Canberra is well placed to contain bushfire threats for the impending 2021-2022 bushfire season according to the person at the forefront of reassigning the ACT’s bushfire management zones.
Residents who back onto new buffer zones will have noticed firefighters and ACT Government staff doing prescribed burns and slashing large swathes of land to manage what the ACT Emergency Services Agency’s (ESA) director of risk and planning, Scott Seymour, said is “the ACT’s unique interface where the potential for a bushfire to approach is very real”.
The aftermath of the deadly bushfire that devastated much of Canberra on 18 January, 2003, and the more recent Orroral Valley bushfire in January-February 2020 are still fresh in the minds of planners during what is known as the ‘off-season’ for bushfires.
However, Mr Seymour says there is never a time to be complacent with bushfire management in what has now become a collective effort between government agencies and the community to manage bushfire risk.
“Our best protection from bushfires is coming from everybody playing their part, particularly in that residential space where people are really beginning to build their own personal resilience,” he tells Region Media.
Legislation enacted after the 2004 bushfire means rural landowners must identify specific areas of risk, but a number of agencies within the ACT have taken steps to mitigate the bushfire risks in all of Canberra’s suburban areas where inner and outer asset protection zones have now been identified.
There are also specific plans for areas of Canberra where there is a greater fuel load, including new suburbs such as Whitlam in the Molonglo Valley, west of the National Arboretum. Central areas such as Black Mountain, O’Connor Ridge and the pine plantation at Isaacs clearly identified asset protection zones.
In the suburbs, the ESA has deployed community fire units in blue to help with the ongoing education campaign via door knocking and face-to-face community information sessions for residents whose houses may back onto a reserve, for example.
Recent amendments to the ACT’s bushfire management zones mean the area from your back fence could become part of a buffer zone in the event of a serious bushfire.
“We’re always looking at maintaining the best protection we can against the threat of bushfire,” says Mr Seymour. “We’re very well positioned coming into the 2021-2022 season and there’s been a lot of strategic management of land around the urban interface.
“Areas that may have seen fuel reduction once or twice a year are being done five or six times a year. It’s meant we’ve all had to increase the intensity of our workload, which is a real collective between all of government.”
Teams have also been working with environmental and cultural groups to learn how to protect threatened animals and plants, which includes using grazing animals and Canberra’s healthy population of kangaroos to manage vegetation.
These measures come as the ESA has revised its bushfire prone zones due to a number of changes in the environment such as forest and grassland woven through Canberra’s urban areas which are regenerating from the 2020 bushfire season.
ESA Commissioner Georgeina Whelan said the moves are part of the draft Regional Fire Management Plan, which Canberrans are being asked to comment on before 7 May.
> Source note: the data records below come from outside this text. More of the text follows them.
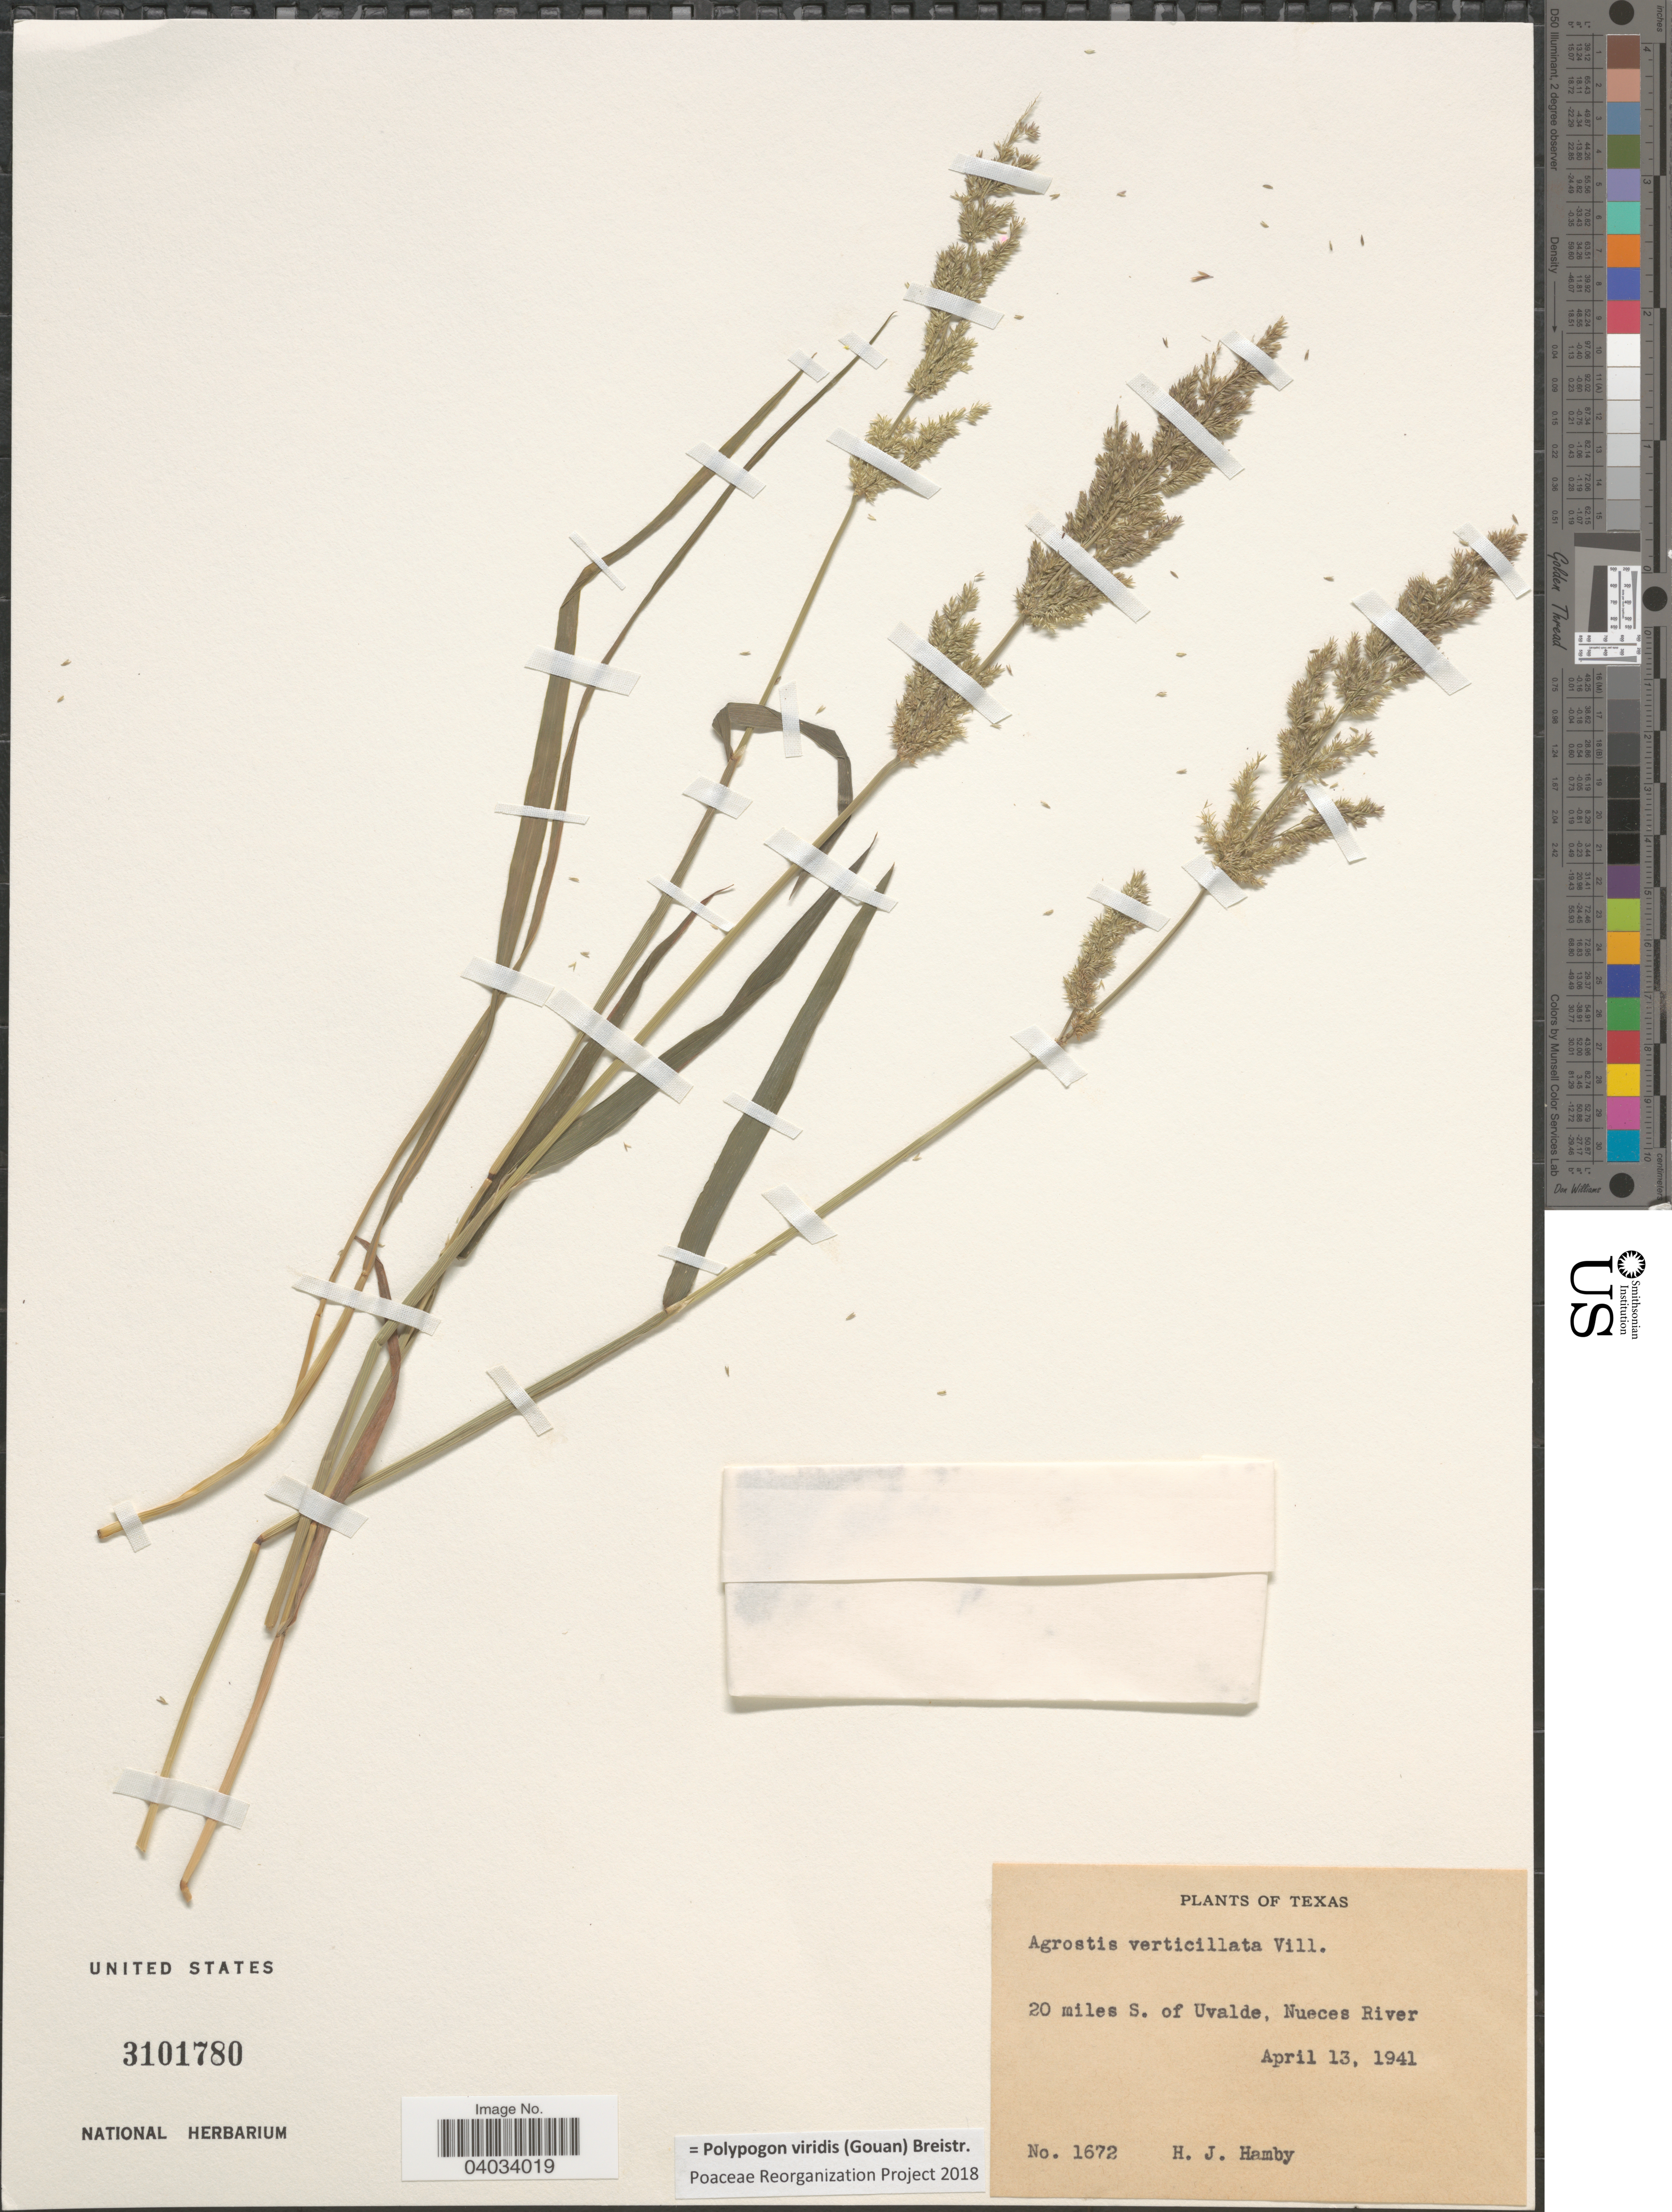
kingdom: Plantae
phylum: Tracheophyta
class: Liliopsida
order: Poales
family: Poaceae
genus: Polypogon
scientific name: Polypogon viridis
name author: (Gouan) Breistroffer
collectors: H. Hamby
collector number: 1672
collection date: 1941-04-13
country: United States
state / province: Texas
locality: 20 miles S. of Uvalde, Nueces River.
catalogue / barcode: US 3101780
The 10-year plan will be released in July 2021.
“The asset protection zones are largely within and around the city, providing a defendable space to allow residents and firefighters a degree of safety before, during and after a bushfire,” said Commissioner Whelan.
“The strategic firefighting protection zones help reduce the intensity and spread of fires across large areas of landscape and include easy access points such as fire trails, roads and creeks.”
Mr Seymour said there is more than 4500 hectares of land in the ACT’s inner and outer bushfire protection zones that he assures will protect the community from flames impacting homes and properties.
“There’s a lot more transparency as to how the government is managing the bushfire risk,” he said. “We’re doing things such as digital modelling which has helped us really manage the fuel loads in our urban spaces.
“We’ve been talking to homeowners and asking them to meet similar standards we’ve set ourselves by having things such as bushfire survival plans, and doing regular maintenance in their yards by clearing leaves from their gutters and not leaving fuel lying around.
“This has been a learning process for all of us and there’s always more to do, but we’ve now got some really robust measures in place to protect people from a bushfire.”